Jackbr From Australia, joined Dec 2009, 663 posts, RR: 0 Posted (3 years 11 months 5 days 12 hours ago) and read 3660 times:
When BOAC started to receive a rather small number of passenger configured 707-336C's (I think one or two may not be -336C's, and came from another airline?), what routes did they use them on? Did they have their own routes, or operate alongside the 707-436, or both?
kaitak From Ireland, joined Aug 1999, 12291 posts, RR: 35
Reply 1, posted (3 years 11 months 5 days 8 hours ago) and read 3462 times:
I think that the other ones they received were -365Cs from Cunard Eagle, which was associated with the shipping compay.
As to what routes they operated, my understanding is that the entire 707 fleet - 436s and -336/365Cs - were one unit and operated interchangeably; by the time the VC10s arrived, the Comets were pretty much gone, so it was effectively a two type fleet - VC10s and 707s - until the 747 came along.
Have a look at this month's (April) Airways, as there's a very good feature about the BOAC 707s.
Viscount724 From Switzerland, joined Oct 2006, 23856 posts, RR: 23
Reply 6, posted (3 years 11 months 4 days 22 hours ago) and read 2858 times:
Quoting kaitak (Reply 1): As to what routes they operated, my understanding is that the entire 707 fleet - 436s and -336/365Cs - were one unit and operated interchangeably
Not entirely correct.

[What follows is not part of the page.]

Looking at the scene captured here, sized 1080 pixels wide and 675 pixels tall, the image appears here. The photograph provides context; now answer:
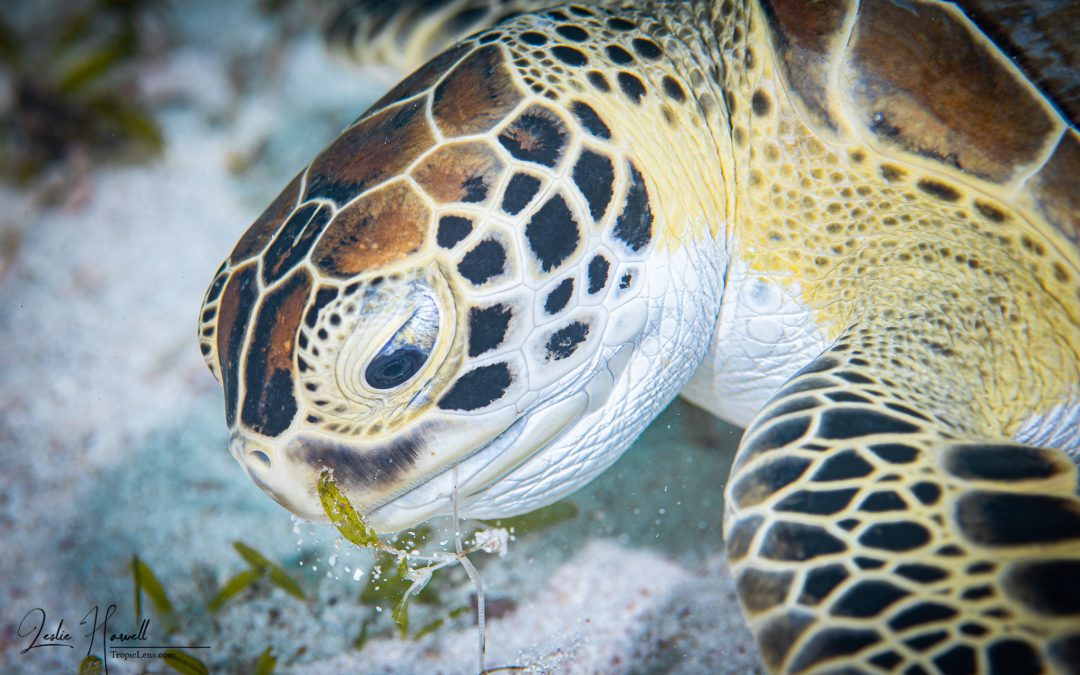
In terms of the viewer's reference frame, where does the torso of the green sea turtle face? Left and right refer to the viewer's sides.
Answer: facing to the left of the viewer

The more capable JT3D-powered -336B/Cs (some were ordered by other carriers and are thus -365C and -379C) mainly operated routes where their payload-range performance was necessary, particularly on the LHR-SVO-HND Trans-Siberian route which BA wasn't permitted to operate with their own aircraft until 1967. The -336B/Cs were also used on the Polar route LHR-ANC-HND, and also on LHR-LAX where the R-R Conway -436s lacked the range with an economic payload.
A BOAC history says that the first -336B/C route was LHR-MIA. They were also BA's first aircraft with an inflight entertainment system.
I believe BA had a total of 11, 2 of which were -Bs and the balance -Cs.